- **TASKS FOR THIS EXERCISE**:
a: Reproduce the part of the passage on hereditary cancer gene testing that begins at the words "Ideally, Matloff would" and stops after "MSH6 alongside BRCA1/2.".
b: Carry on the passage on hereditary cancer gene testing from its last sentence.

What could have been done differently?
The case also highlights the importance of taking a complete family history and factoring in ancestry when determining which genes to assess. Given this patient had Ashkenazi Jewish ancestry, Matloff would have recommended testing BRCA1/2, just as the genetic counselor did, since cancer-associated founder mutations in these genes commonly occur in this population. "Whenever I saw patients of Jewish ancestry, and even if they were coming in for testing with a family history of a non-BRCA related cancer, I would always offer to test BRCA1/2, just based on how common founder mutations are [in this group]," she said. "It would be foolish to have them in for genetic counseling and not test those genes."
Ideally, Matloff would have also suggested this patient get tested for variants in all the hereditary cancer risk genes associated with pancreatic cancer, since it shows up on both sides of the family. The genetic counselor in this case also recommended broader multi-gene panel testing for this patient based on his full family history of cancer, but since he didn't seem to want this, Matloff was impressed that the genetic counselor was able to convince him to at least get full sequencing of MSH6 alongside BRCA1/2.
MSH6 pathogenic variants are linked with only around 7 percent to 10 percent of Lynch syndrome-associated cancers, whereas pathogenic variants in MSH2 and MLH1 are associated with 50 percent and up to 40 percent of cancers, respectively. If the patient had received testing for all the genes associated with pancreatic cancer, as was appropriate given this family's cancer history, then he would have been tested for variants in MSH6 along with several other genes, and he could have had a pathogenic finding in any one of them. The fact that the paternally inherited mutation turned out to be an Ashkenazi Jewish founder mutation in MSH6, "frankly, was a lucky find," Matloff said, but it underscores why taking a thorough family history on both sides of the family and considering ancestry is an important consideration when determining hereditary cancer risk.

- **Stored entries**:

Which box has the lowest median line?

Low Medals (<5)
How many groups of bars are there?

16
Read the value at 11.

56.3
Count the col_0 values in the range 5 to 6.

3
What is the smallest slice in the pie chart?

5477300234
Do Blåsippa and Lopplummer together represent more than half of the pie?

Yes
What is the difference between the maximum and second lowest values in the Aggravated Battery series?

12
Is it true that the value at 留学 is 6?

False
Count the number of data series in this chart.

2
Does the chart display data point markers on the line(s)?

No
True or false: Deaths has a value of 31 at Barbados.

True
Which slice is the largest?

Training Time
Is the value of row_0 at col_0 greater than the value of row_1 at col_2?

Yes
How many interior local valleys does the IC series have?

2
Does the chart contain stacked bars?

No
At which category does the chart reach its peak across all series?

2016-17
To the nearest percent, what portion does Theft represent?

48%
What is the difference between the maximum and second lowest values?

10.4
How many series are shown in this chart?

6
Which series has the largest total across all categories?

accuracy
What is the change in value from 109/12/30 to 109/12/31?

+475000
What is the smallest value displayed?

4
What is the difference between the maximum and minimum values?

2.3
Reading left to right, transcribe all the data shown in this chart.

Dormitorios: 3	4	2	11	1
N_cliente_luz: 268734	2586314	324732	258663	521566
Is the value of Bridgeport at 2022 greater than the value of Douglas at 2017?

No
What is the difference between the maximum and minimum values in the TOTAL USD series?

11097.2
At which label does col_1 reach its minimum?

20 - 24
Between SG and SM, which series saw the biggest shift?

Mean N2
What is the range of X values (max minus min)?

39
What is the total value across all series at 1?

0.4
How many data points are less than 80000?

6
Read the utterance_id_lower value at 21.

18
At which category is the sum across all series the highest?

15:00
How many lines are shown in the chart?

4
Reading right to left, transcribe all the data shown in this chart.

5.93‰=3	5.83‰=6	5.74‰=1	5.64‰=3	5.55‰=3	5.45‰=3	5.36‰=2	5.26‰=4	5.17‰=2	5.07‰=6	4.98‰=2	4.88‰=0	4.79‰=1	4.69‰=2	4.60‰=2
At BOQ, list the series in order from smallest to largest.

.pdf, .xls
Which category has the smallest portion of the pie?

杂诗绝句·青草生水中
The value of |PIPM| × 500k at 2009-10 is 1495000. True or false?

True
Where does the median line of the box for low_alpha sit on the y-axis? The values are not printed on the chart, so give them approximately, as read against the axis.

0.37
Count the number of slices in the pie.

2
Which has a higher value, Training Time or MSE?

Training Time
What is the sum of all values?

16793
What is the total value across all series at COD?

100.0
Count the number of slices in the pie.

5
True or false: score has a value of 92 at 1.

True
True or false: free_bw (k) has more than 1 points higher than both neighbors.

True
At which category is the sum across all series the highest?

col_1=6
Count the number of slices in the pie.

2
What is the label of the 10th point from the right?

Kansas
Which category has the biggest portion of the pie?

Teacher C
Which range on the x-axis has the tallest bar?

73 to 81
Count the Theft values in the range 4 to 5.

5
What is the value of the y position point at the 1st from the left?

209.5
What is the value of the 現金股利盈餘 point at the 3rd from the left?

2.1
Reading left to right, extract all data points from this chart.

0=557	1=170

- **LIST OF ANSWERS**:
a:
Ideally, Matloff would have also suggested this patient get tested for variants in all the hereditary cancer risk genes associated with pancreatic cancer, since it shows up on both sides of the family. The genetic counselor in this case also recommended broader multi-gene panel testing for this patient based on his full family history of cancer, but since he didn't seem to want this, Matloff was impressed that the genetic counselor was able to convince him to at least get full sequencing of MSH6 alongside BRCA1/2.

b:
In recent years, genomics researchers have spoken out about the need to move away from using socially determined race as a proxy for genetic ancestry in their work. But because race and ancestry are still often conflated in research and medicine, some genetic counselors have wondered whether it may be perceived as racist to ask patients, particularly people of color, their ancestry. And even if patients may know their ancestry, which isn't common, it may not be that informative for many patients in determining cancer risk or which genes to test for due to the lack of diversity in genomics research.
Matloff highlighted this case as an example of when knowledge of a patient's ethnic background can help genetic counselors navigate challenging interactions with patients and advocate for appropriate testing. "The genetic counselor in this case may not have pushed as hard for BRCA1/2 testing if she hadn't known that this man had an ethnic background where founder mutations in these genes are common," Matloff said. "And even with the known maternal MSH6 variant, testing revealed an Ashkenazi Jewish founder mutation in MSH6 instead, which shows that in certain cases, asking about ancestry can be clinically helpful."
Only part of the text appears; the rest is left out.